= GIVEN PASSAGE =
2.1 Implementing a simple process with a container

Learning objectives

1. Implement a Nextflow process that takes a single file as input.
2. Understand the importance of containers in ensuring consistent and reproducible execution across processes.
3. Apply the publishDir directive to store process outputs in a specified directory.

In this lesson we will be implement 00_index.sh as our first Nextflow process, INDEX. Here, we are working with the first step of the RNAseq data processing workflow: indexing the transcriptome for downstream processes. To do this, we will need to run Salmon's indexing mode.




Open the bash script 00_index.sh:

00_index.sh

mkdir "results"
salmon index \
    --transcripts data/ggal/transcriptome.fa \
    --index results/salmon_index

• The script first creates a results/ folder then runs the salmon index command.
• The Salmon --transcripts flag indicates that the path to the input transcriptome file is data/ggal/transcriptome.fa.
• The Salmon --index results/salmon_index flag tells salmon to save the output index files in a directory called salmon_index, within the newly created results directory.

Avoid hardcoding arguments by using parameters

The paths to the transcriptome file (data/ggal/transcriptome.fa) and the output directory (results/salmon_index) are hardcoded in this bash script. If you wanted to change the input transcriptome file or the output location, you must manually edit the script. This makes our scripts less flexible and easy to use.

As we will see, Nextflow addresses the issue of hardcoded paths by allowing values to be passed dynamically at runtime as parameters (params).

= EXTRACTED RECORDS =

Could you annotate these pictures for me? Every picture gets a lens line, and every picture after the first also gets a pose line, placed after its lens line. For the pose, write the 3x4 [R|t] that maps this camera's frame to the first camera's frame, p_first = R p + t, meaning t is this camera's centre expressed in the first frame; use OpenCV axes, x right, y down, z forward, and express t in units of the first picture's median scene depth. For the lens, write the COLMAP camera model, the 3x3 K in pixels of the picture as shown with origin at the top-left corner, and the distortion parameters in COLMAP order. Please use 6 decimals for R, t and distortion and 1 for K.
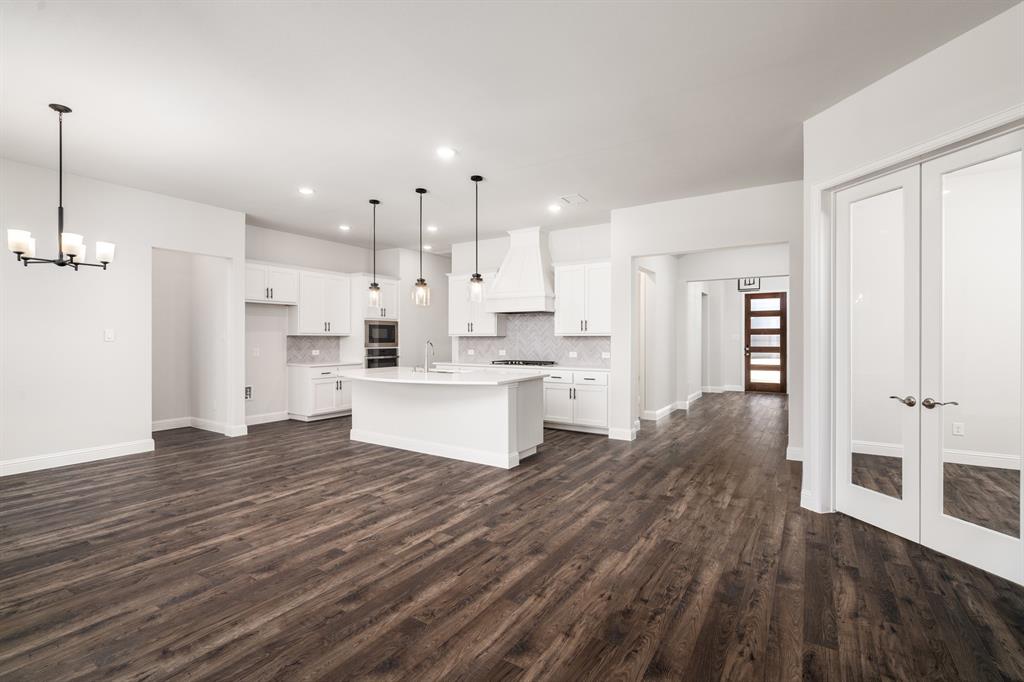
lens RADIAL K [[461.8, 0, 516.1], [0, 461.8, 338.7], [0, 0, 1]] dist [-0.001001, 0.000451]
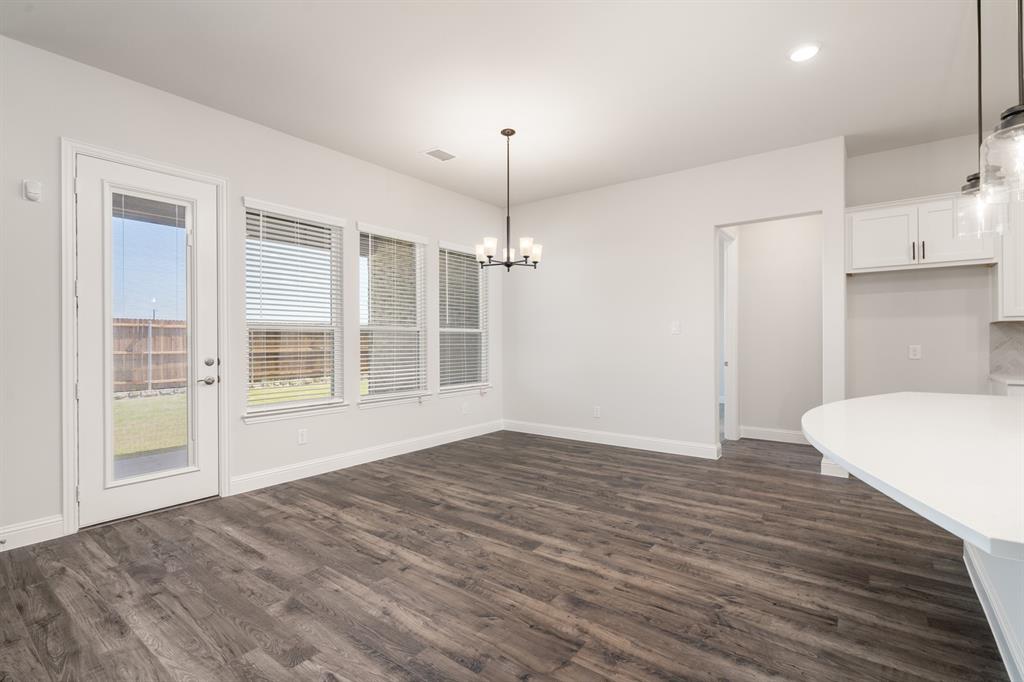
lens RADIAL K [[475.1, 0, 511.3], [0, 475.1, 320.3], [0, 0, 1]] dist [0.000240, 0.000242]
pose [[-0.084174, -0.045647, -0.995405, 0.148504], [0.002291, 0.998939, -0.046003, 0.032011], [0.996448, -0.006153, -0.083980, 0.852551]]
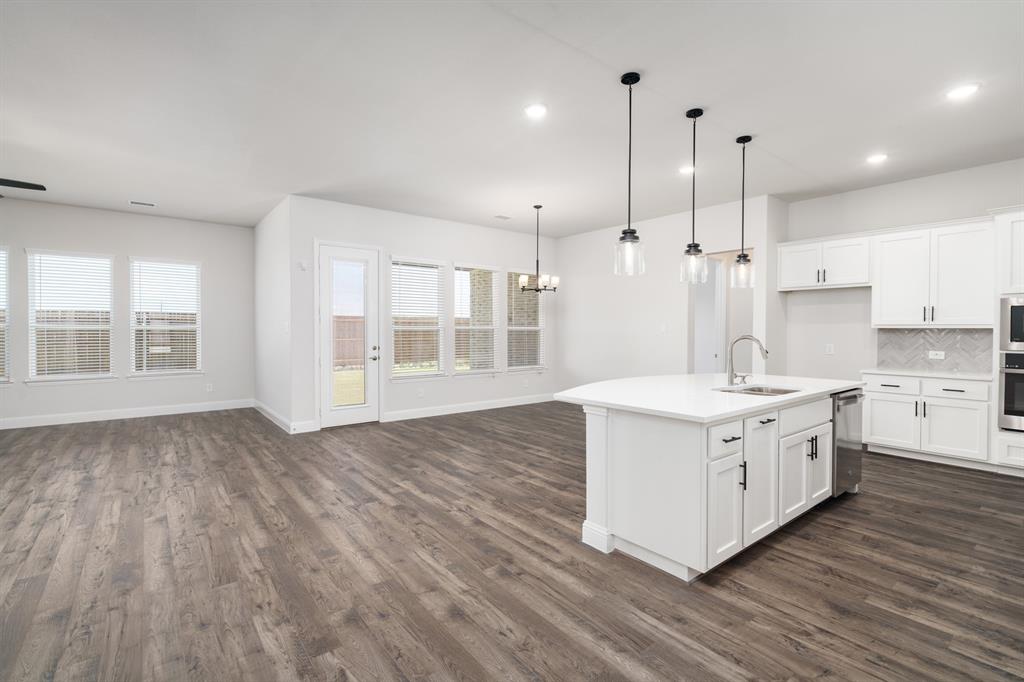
lens RADIAL K [[463.8, 0, 512.4], [0, 463.8, 338.2], [0, 0, 1]] dist [-0.002092, 0.000550]
pose [[-0.324984, 0.013917, -0.945617, 0.628465], [-0.005287, 0.999849, 0.016533, -0.000646], [0.945705, 0.010372, -0.324861, 1.166996]]
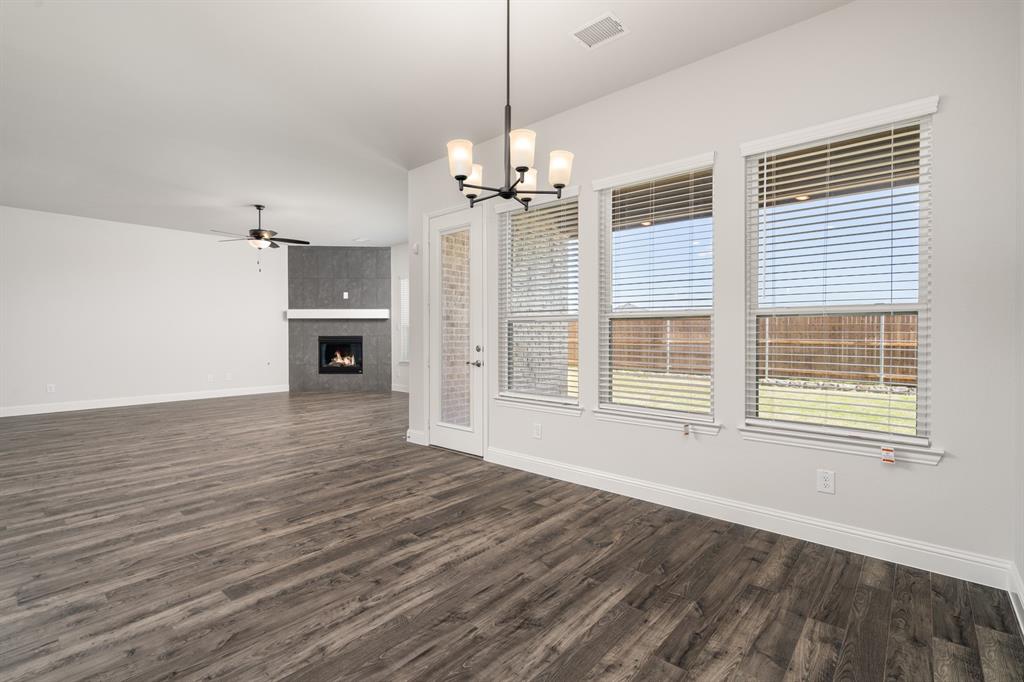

= TASK 1 =
In the Nextflow lesson, rewrite the part starting with "Learning objectives" and going on through "execution across processes.", putting "repeatable" in place of "reproducible".
= TASK 2 =
According to the Nextflow lesson, what folder does 00_index.sh create before it runs the salmon index command?
= TASK 3 =
Go on with the Nextflow lesson from where it stops.

= RESPONSE BOX 1 =
Learning objectives

1. Implement a Nextflow process that takes a single file as input.
2. Understand the importance of containers in ensuring consistent and repeatable execution across processes.

= RESPONSE BOX 2 =
A results/ folder.

= RESPONSE BOX 3 =
2.1.1 Building the INDEX process

In the empty main.nf script, add the following process scaffold with the script definition:

main.nf

process INDEX {
  [ directives ]

  input:
    < process inputs >

  output:
    < process outputs >

  script:
  """
  salmon index --transcripts $transcriptome --index salmon_index
  """
}

It contains:

• The empty input: block for us to define the input data for the process.
• The empty output: block for us to define the output data for the process.
• The script: block prefilled with the command that will be executed.

Info

The process script block is executed as a Bash script by default. In Part 2 of the workshop, we will only be using Nextflow variables within the script block.

Note how we have modified the original bash script in two ways.

First, we have replaced the hard-coded path to the transcriptome file with a Nextflow variable: $transcriptome. This will allow us to use this process to index any transcriptome FASTA file we want without having to modify the command itself.

Second, we removed the creation of a results directory and simply told Salmon to create the new index salmon_index within the current directory. The original script created a results directory as a way to organise its outputs neatly, but we don't need to worry about being so neat here; instead, as you will see below, we will use the publishDir to neatly organise our outputs.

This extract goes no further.